Beowulf: Chapter 8

The hall clattered and hammered, but somehow
Survived the onslaught and kept standing:
It was handsomely structured, a sturdy frame
Braced with the best of blacksmith’s work
Inside and out. The story goes
That as the pair struggled, mead benches were smashed
And sprung off the floor, gold fittings and all.
Before then, no Shielding elder would believe
There was any power or person on earth
Capable of wrecking their horn-rigged hall
Unless the burning embrace of fire
Engulf it in flame. Then an extraordinary
Wail arose, and bewildering fear
Came over the Danes. Everyone felt it
Who heard that cry as it echoed off the wall,
A God-cursed scream and strain of catastrophe,
The howl of the loser, the lament of the hell-serf
Keening his wound. He was overwhelmed,
Manacled tight by the man who of all men
Was foremost and strongest in the days of this life.
But the earl troop’s leader was not inclined
To allow his caller to depart alive:
He did not consider that life of much account
To anyone anywhere. Time and again,
Beowulf’s warriors worked to defend
Their lord’s life, laying about them
As best they could with their ancestral blades.
Stalwart in action, they kept striking out
On every side, seeking to cut
Straight to the soul. When they joined the struggle
There was something they could have not known at the time,
That not blade on earth, no blacksmith’s art
Could ever damage their demon opponent.
He had conjured the harm from the cutting edge
Of every weapon. But his going away
Out of the world and the days of his life
Would be agony to him, and his alien spirit
would travel far into fiends’ keeping.
Then he who had harrowed the hearts of men
With pain and affliction in former times
And had given offense also to God
Found that his bodily powers had failed him.
Hygelac’s kinsman kept him helplessly
Locked in a handgrip. As long as either lived
He was hateful to the other. The monster’s whole
Body was in pain, a tremendous wound
Appeared on his shoulder. Sinews split
And the bone-lappings burst. Beowulf was granted
The glory of winning; Grendel was driven
Under the fen banks, fatally hurt,
To his desolate lair. His days were numbered,
The end of his life was coming over him,
He knew it for certain; and one bloody clash
Had fulfilled the dearest wishes of the Danes.

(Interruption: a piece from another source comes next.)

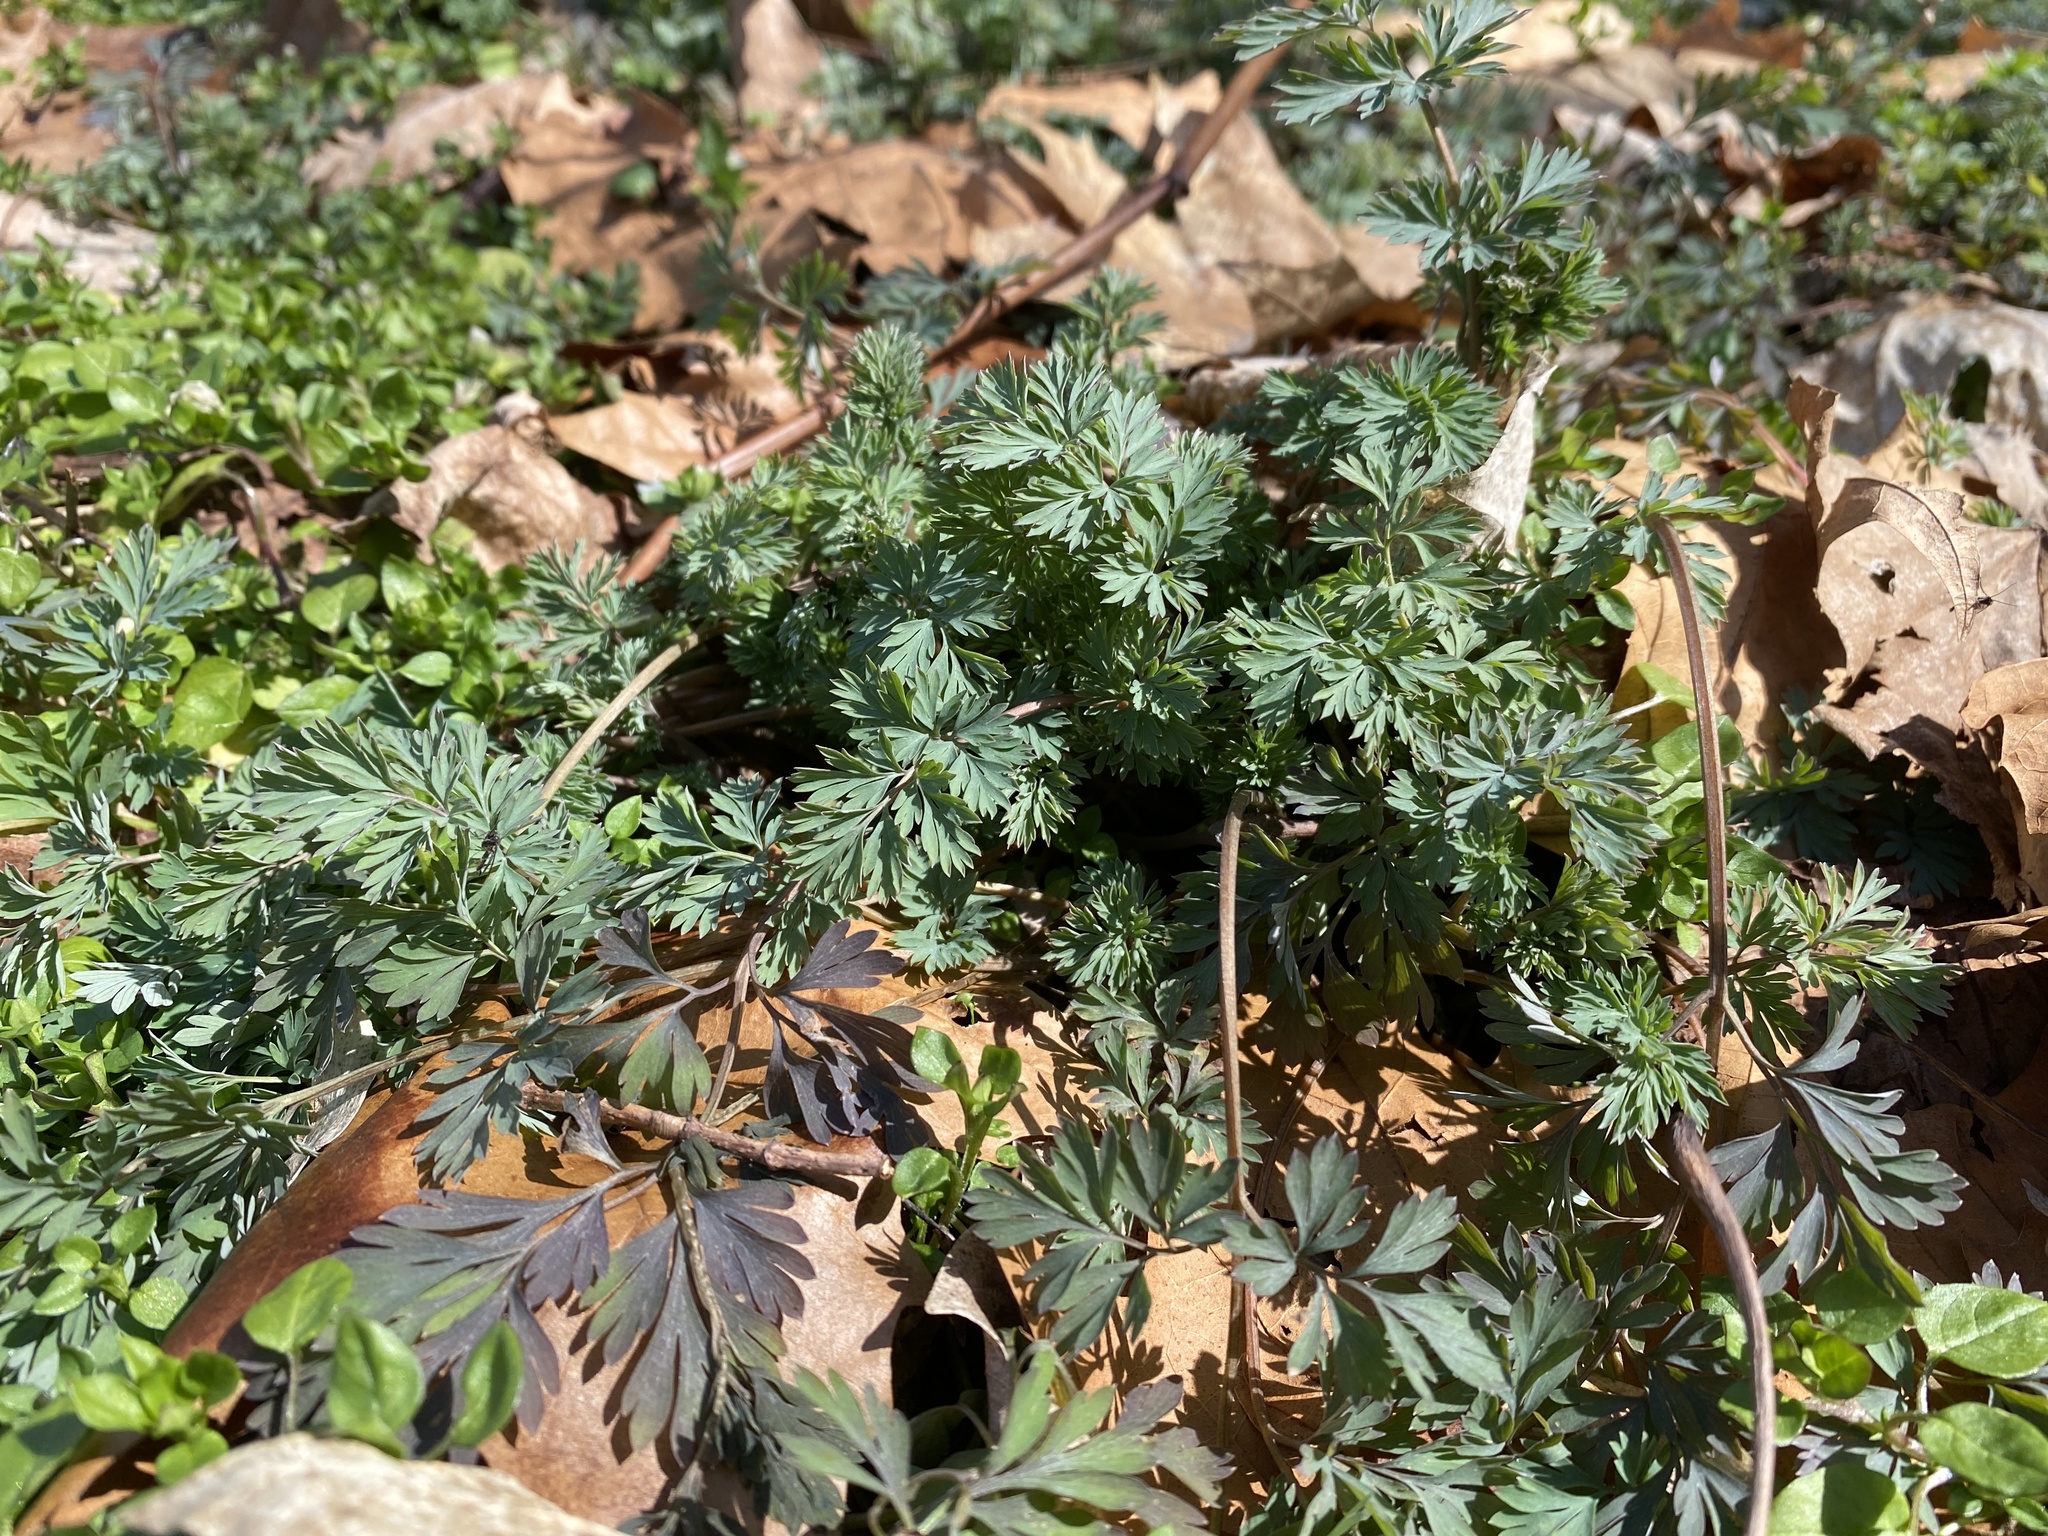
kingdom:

The man who had lately landed among them,
Proud and sure, had purged the hall,
Kept it from harm; he was happy with his night-work
And the courage he had shown. The Geat captain
Had boldly fulfilled his boast to the Danes:
He had healed and relieved a huge distress,
Unremitting humiliations,
The hard fate they’d been forced to undergo,
No small affliction. Clear proof of this
Could be seen in the hand the hero displayed
High up near the roof: the whole of Grendel’s
Shoulder and arm, his awesome grasp.
Then morning came and many a warrior
Gathered, as I have heard, around the gift-hall,
Clan-chiefs flocking from far and near
Down wide-ranging roads, wondering greatly
At the monster’s footprint. His fatal departure
Was regretted by no one who witnessed his trail,
The ignominious marks of his flight
Where he’d sulked away, exhausted in spirit
And beaten in battle, bloodying the path,
Hauling his doom to the demons’ mere.
The bloodshot water wallowed and surged,
There were loathsome up throws and over turnings
Of waves and gore and would-slurry.
With his death upon him, he had dived deep
Into his marsh den, drowned out his life
And his heathen soul: hell claimed him there.
Then away they rode, the old retainers
With many a young man following after,
A troop on horseback, in high spirits
On their bay steeds. Beowulf’s doings
Were praised over and over again.
Nowhere, they said, north or south
Between the two seas or under the tall sky
On the broad earth was there anyone better
To raise a shield or to rule a kingdom.
Yet there was no laying of blame on their lord,
The noble Hrothgar; he was a good king.